AVAILABLE DATA section start

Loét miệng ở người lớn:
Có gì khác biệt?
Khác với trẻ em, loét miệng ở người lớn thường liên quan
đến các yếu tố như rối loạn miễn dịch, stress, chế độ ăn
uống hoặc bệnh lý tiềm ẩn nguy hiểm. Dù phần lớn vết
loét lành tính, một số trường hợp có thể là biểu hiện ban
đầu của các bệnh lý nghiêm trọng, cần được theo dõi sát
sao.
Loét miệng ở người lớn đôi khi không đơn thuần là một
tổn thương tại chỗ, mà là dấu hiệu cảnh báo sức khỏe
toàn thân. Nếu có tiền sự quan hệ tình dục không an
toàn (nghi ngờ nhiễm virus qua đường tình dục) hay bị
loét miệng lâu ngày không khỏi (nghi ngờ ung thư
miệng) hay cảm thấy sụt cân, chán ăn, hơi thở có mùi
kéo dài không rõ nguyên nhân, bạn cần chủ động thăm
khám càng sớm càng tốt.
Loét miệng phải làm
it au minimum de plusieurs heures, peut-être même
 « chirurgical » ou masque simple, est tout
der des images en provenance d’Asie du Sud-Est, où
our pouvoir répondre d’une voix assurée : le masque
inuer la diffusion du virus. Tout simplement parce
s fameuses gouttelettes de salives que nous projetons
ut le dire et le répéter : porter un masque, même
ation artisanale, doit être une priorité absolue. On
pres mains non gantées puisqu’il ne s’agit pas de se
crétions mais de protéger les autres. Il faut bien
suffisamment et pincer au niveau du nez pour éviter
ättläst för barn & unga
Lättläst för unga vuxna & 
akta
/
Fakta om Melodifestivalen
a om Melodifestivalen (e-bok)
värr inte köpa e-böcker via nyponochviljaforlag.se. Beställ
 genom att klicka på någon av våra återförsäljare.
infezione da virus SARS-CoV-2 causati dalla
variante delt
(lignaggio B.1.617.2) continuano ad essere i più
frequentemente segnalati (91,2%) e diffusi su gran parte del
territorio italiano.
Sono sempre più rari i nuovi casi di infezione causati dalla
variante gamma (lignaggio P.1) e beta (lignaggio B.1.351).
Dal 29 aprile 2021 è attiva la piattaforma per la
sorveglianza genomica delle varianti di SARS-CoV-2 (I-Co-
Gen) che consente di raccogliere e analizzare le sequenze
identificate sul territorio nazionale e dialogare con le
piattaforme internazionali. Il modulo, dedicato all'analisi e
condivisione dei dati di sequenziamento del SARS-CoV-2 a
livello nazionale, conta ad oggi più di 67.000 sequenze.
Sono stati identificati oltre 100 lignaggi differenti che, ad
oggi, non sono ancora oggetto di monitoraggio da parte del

AVAILABLE DATA section end

* _PROBLEM_
Reproduce verbatim the stretch of lines beginning with the one containing "värr inte köpa" and ending at the close of the entries above.

* _TASK SOLUTION_
värr inte köpa e-böcker via nyponochviljaforlag.se. Beställ
 genom att klicka på någon av våra återförsäljare.
infezione da virus SARS-CoV-2 causati dalla
variante delt
(lignaggio B.1.617.2) continuano ad essere i più
frequentemente segnalati (91,2%) e diffusi su gran parte del
territorio italiano.
Sono sempre più rari i nuovi casi di infezione causati dalla
variante gamma (lignaggio P.1) e beta (lignaggio B.1.351).
Dal 29 aprile 2021 è attiva la piattaforma per la
sorveglianza genomica delle varianti di SARS-CoV-2 (I-Co-
Gen) che consente di raccogliere e analizzare le sequenze
identificate sul territorio nazionale e dialogare con le
piattaforme internazionali. Il modulo, dedicato all'analisi e
condivisione dei dati di sequenziamento del SARS-CoV-2 a
livello nazionale, conta ad oggi più di 67.000 sequenze.
Sono stati identificati oltre 100 lignaggi differenti che, ad
oggi, non sono ancora oggetto di monitoraggio da parte del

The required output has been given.